Mourir pour des idées, l’idée est excellente pour l’Ajax
Si Peter Bosz avait eu plus de moyens, il aurait sans doute terminé dans les places qualificatives pour la Ligue des champions – il a d’ailleurs atteint ce niveau en cours de saison 2013-2014 l’espace de quelques journées. Même chose s’il avait transigé avec son football et accepter de parfois gagner sale à défaut de « perdre beau » . Au lieu de ça, sa réputation d’homme d’idées, prêt à mourir pour elles, est intacte et c’est désormais l’Ajax et sa philosophie qui font passer le jeu avant toute autre priorité qui lui tend les bras. Bosz est patient, et la preuve en est, ça valait le coup d’attendre. D’autant que le timing est quasiment parfait pour le natif d’Appeldoorn : les rouages du 4-4-3 imprenable de Frank de Boer avaient fini par se gripper ces deux dernières saisons, au point de laisser filer deux titres en Eredivisie au profit du PSV, laissant apparaître des lacunes offensives qu’il pouvait masquer auparavant dans son collectif.
Avec un coach qui a découvert des manieurs de cuir, tels que Davy Pröpper ou Marko Vejinović, et des flèches comme Bertrand Traoré ou Lucas Piazón, il n’est plus interdit de jouer haut, vite et fort pour l’Ajax. Davy Klassen redeviendra meneur de jeu, Joël Veltman sera le faux libéro qu’il aurait toujours dû être et Arek Milik – s’il ne part pas en Italie – jouera encore plus les renards des surfaces.
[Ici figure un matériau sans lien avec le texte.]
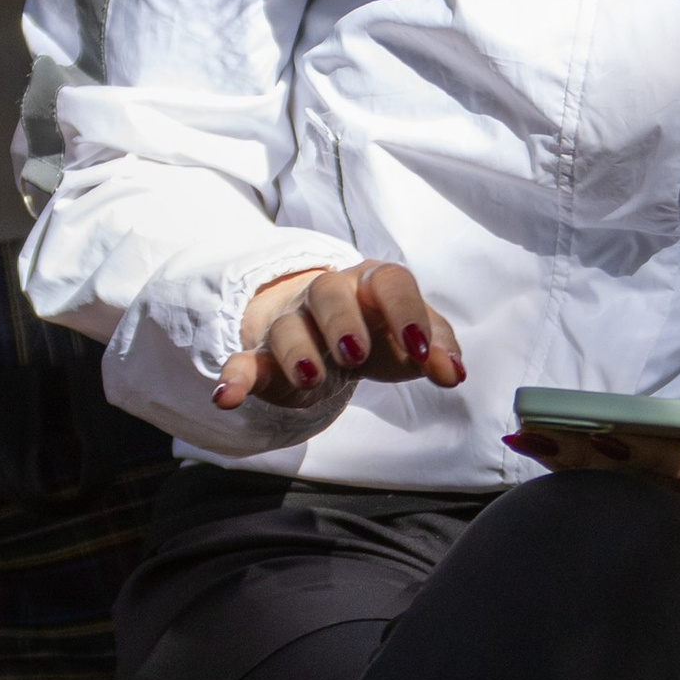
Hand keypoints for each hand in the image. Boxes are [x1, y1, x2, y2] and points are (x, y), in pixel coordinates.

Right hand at [211, 259, 464, 409]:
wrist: (330, 331)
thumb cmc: (381, 330)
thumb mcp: (415, 338)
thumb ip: (438, 351)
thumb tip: (453, 373)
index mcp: (372, 284)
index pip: (389, 281)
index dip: (405, 312)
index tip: (420, 350)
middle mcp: (329, 296)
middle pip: (328, 292)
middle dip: (341, 321)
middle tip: (356, 354)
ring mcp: (294, 324)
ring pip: (288, 328)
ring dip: (297, 352)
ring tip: (312, 379)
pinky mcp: (266, 358)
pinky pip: (245, 362)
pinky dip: (234, 378)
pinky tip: (226, 397)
Tout en gardant l’ADN ajacide : possession de balle et jeu de passes courtes. « Son jeu et sa philosophie s’intègre à 100% dans ceux de l’Ajax » , a récemment déclaré Ronald de Boer à NOS. Au point que l’Ajax est prêt à débourser un demi-million pour racheter son contrat. Et tant pis si ça fâche le Feyenoord.